##### SELECTED TEXT

Where the contractual framework establishes the data sharing obligation, the technical implementation determines whether the obligation is met in practice. Relying on the deployer to produce manual reports on a monthly schedule is fragile and slow. Where feasible, the provider should implement automated data pipelines that collect monitoring data from the deployer's environment with minimal manual intervention. Options include an agent or sidecar process deployed alongside the AI system in the deployer's infrastructure which streams anonymised monitoring telemetry back to the provider's PMM system, a callback API allowing the deployer's integration layer to send structured event data to the provider's monitoring endpoint after each inference, or periodic batch export where the deployer's system generates a structured monitoring data package in CSV, JSON, or Parquet format and uploads it to a secure provider endpoint on a defined schedule. The choice depends on the deployer's technical sophistication, their security and data governance constraints, and the monitoring latency the provider's PMM plan requires.
Even with contractual and technical mechanisms in place, the provider may not receive all the data it needs.
Even with contractual and technical mechanisms in place, the provider may not receive all the data it needs. Deployer data may be delayed, incomplete, or of variable quality. The PMM plan must define compensating strategies for operating under partial visibility.

##########
##### DATA EXCERPTS

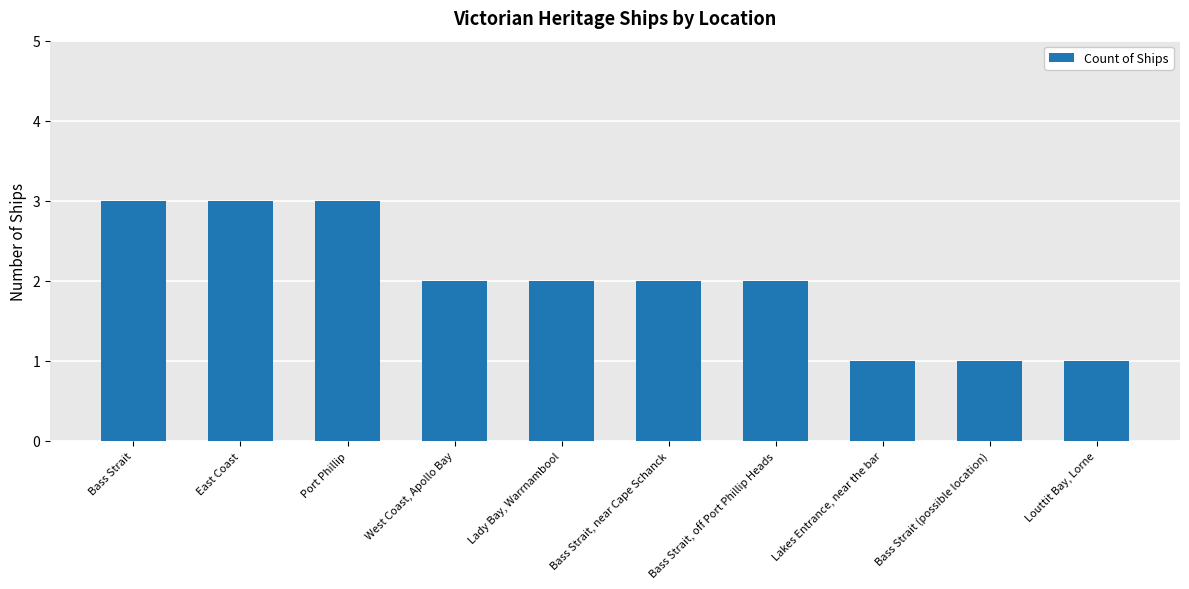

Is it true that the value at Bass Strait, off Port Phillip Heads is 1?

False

##########
##### DATA EXCERPTS

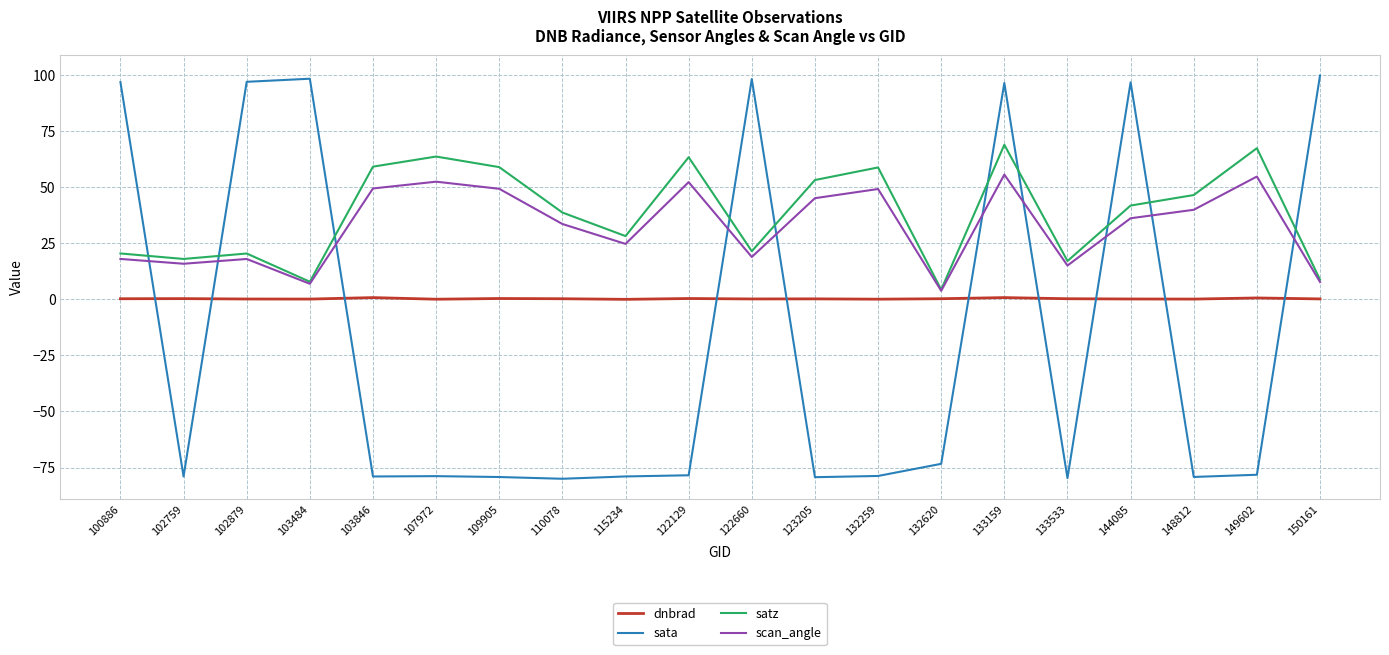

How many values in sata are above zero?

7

##########

**WHAT YOU ARE ASKED TO DO:**
In the text on monitoring data pipelines above, which file formats are named for periodic batch export of monitoring data?

**RESPONSE TO THIS EXERCISE:**
CSV, JSON, or Parquet.